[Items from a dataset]
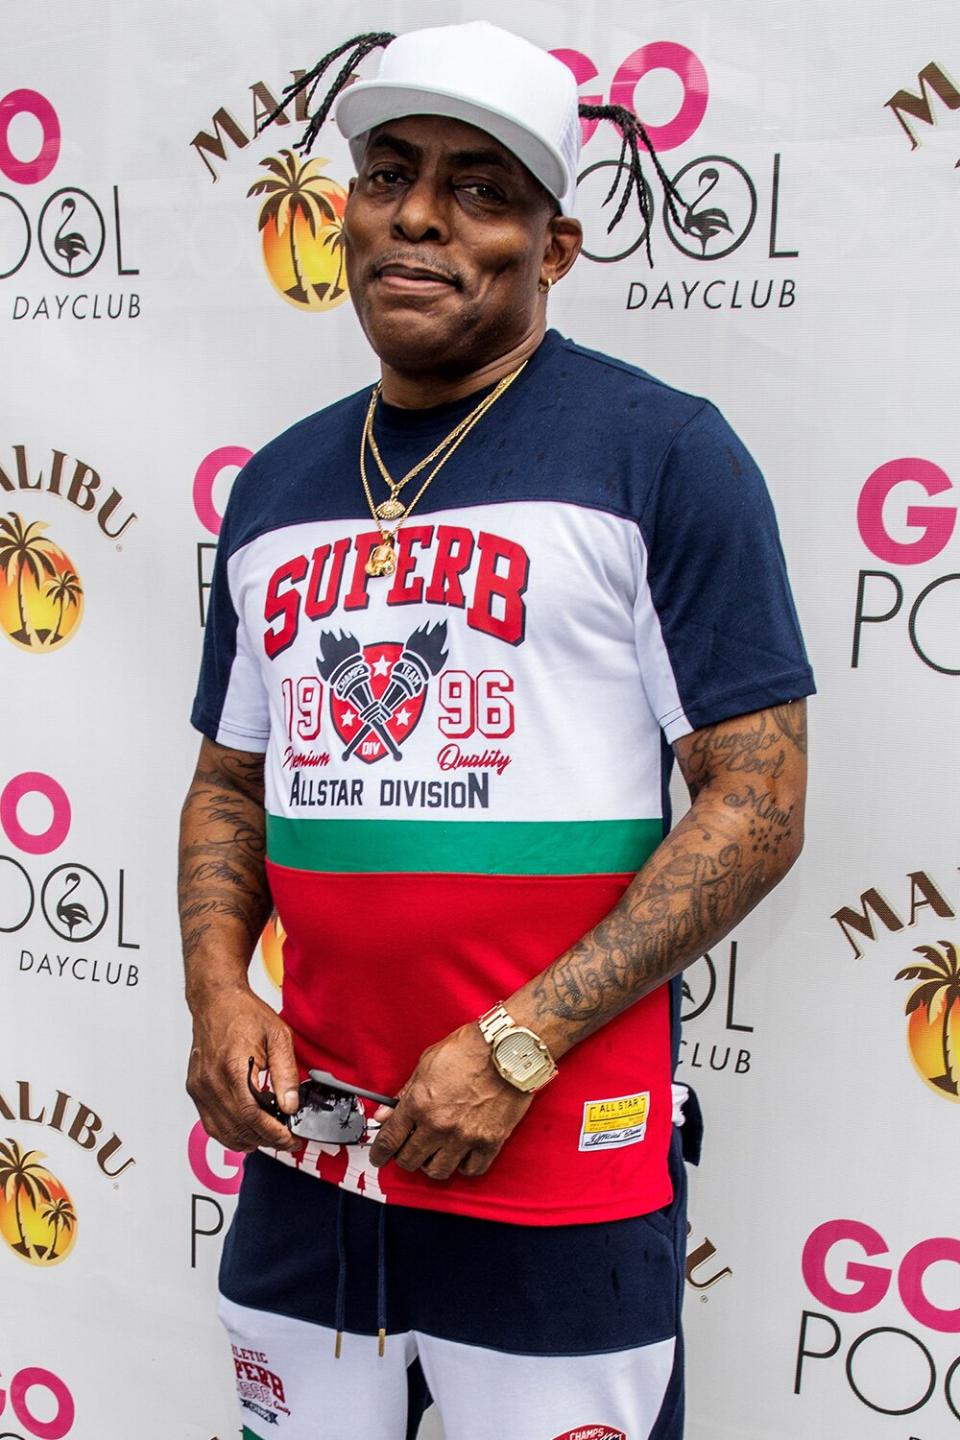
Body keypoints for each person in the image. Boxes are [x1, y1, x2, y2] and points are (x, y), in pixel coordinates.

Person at [180, 21, 813, 1440]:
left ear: (555, 244)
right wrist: (219, 994)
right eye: (389, 172)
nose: (419, 214)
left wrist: (517, 1048)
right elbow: (229, 782)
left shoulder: (663, 452)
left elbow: (758, 802)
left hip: (553, 1170)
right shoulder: (281, 484)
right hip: (310, 1166)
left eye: (480, 186)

**What is required**
The reply must hold each line of the records verbatim and no pictures.

**Result of this exercise**
Body keypoints for each person in the image. Boxes are [x1, y1, x2, y2] and points are (x, y), in pixel coordinates.

Person at [180, 21, 813, 1440]:
left ear: (555, 244)
right wrist: (219, 994)
right eye: (389, 172)
nose: (419, 214)
left wrist: (517, 1048)
right elbow: (229, 782)
left shoulder: (663, 452)
left elbow: (758, 802)
left hip: (553, 1170)
right shoulder: (281, 484)
right hip: (310, 1166)
left eye: (480, 186)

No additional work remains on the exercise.